How EDRA gates an asset for ENERGY STAR
01
B1 — Completeness
Confirm 12 full months exist for every utility type at every meter.
02
B3 — Continuity
Check billing periods connect without gaps or overlaps.
03
Classify & reason-code
Mark each asset eligible, or not eligible with specific reasons.
04
Proceed or remediate
Passing assets go straight to scoring; the rest get a fix plan.

The practical value is speed. Instead of entering data into Portfolio Manager, waiting for a failed score, investigating manually, fixing the data, re-entering, and trying again — the fund manager runs an EDRA scan first. In 48 hours, every asset is classified: eligible for ENERGY STAR scoring, or not eligible with specific reason codes. The assets that pass can proceed immediately. The assets that don't get a remediation plan with specific data gaps to close.

EDRA classifies every asset before Portfolio Manager does — eligible for scoring, or not eligible with the exact meters, months, and billing periods to fix.

One gate for both certifications

For portfolios pursuing both GRESB and ENERGY STAR — which is most institutional real estate portfolios — EDRA provides a single data readiness assessment that gates for both certifications simultaneously. The data requirements overlap significantly. An asset that passes EDRA's B1 and B3 thresholds is ready for ENERGY STAR scoring and has cleared the data quality bar for GRESB submission.

Case Study

A US office portfolio of 18 assets believed all were ENERGY STAR eligible. EDRA scoring showed only 11 had the required 12 months of continuous data. The other 7 had gaps ranging from 2 to 5 months — concentrated in gas meters where billing had been irregular. Targeted utility outreach closed all gaps in 6 weeks.

Download Case Study (PDF)

Frequently asked questions

How many months of data does ENERGY STAR require?

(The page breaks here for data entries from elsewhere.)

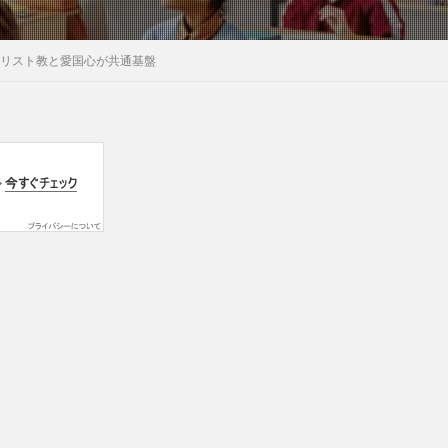
キリスト教と愛国心が共通基盤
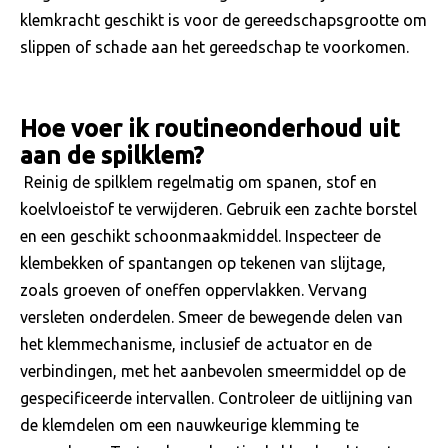
klemkracht geschikt is voor de gereedschapsgrootte om
slippen of schade aan het gereedschap te voorkomen.
Hoe voer ik routineonderhoud uit
aan de spilklem?
Reinig de spilklem regelmatig om spanen, stof en
koelvloeistof te verwijderen. Gebruik een zachte borstel
en een geschikt schoonmaakmiddel. Inspecteer de
klembekken of spantangen op tekenen van slijtage,
zoals groeven of oneffen oppervlakken. Vervang
versleten onderdelen. Smeer de bewegende delen van
het klemmechanisme, inclusief de actuator en de
verbindingen, met het aanbevolen smeermiddel op de
gespecificeerde intervallen. Controleer de uitlijning van
de klemdelen om een ​​nauwkeurige klemming te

ENERGY STAR requires 12 consecutive months of complete energy data for every utility type at every meter — with no gaps, no overlaps, and coverage that represents the whole building. A single missing month of gas data, a billing-period gap in the electricity records, or tenant-metered space excluded from the submission will disqualify the asset from receiving an ENERGY STAR score.

What is decision-grade data?

Decision-grade data is data that has been verified as complete and continuous before it is used to compute a score. For ENERGY STAR, that means 12 full months exist for every utility type at every meter, and the billing periods connect without gaps or overlaps. EDRA's B1 (completeness) and B3 (continuity) components check exactly this — so you know an asset qualifies before you enter anything into Portfolio Manager.

Why do gaps or overlaps disqualify data?

ENERGY STAR's algorithm needs 12 consecutive, non-overlapping months to compute a reliable performance figure. A gap means part of the year is unaccounted for; an overlap means some consumption is double-counted. Either breaks the continuity the algorithm depends on, so it returns an error or no score at all — without telling you which meter, month, or billing period caused it.

How does EDRA speed up ENERGY STAR readiness?

Instead of entering data into Portfolio Manager, waiting for a failed score, investigating manually, fixing, and re-entering, the fund manager runs an EDRA scan first. In 48 hours every asset is classified — eligible for ENERGY STAR scoring, or not eligible with specific reason codes pointing to the exact meters, months, and billing periods that are the problem.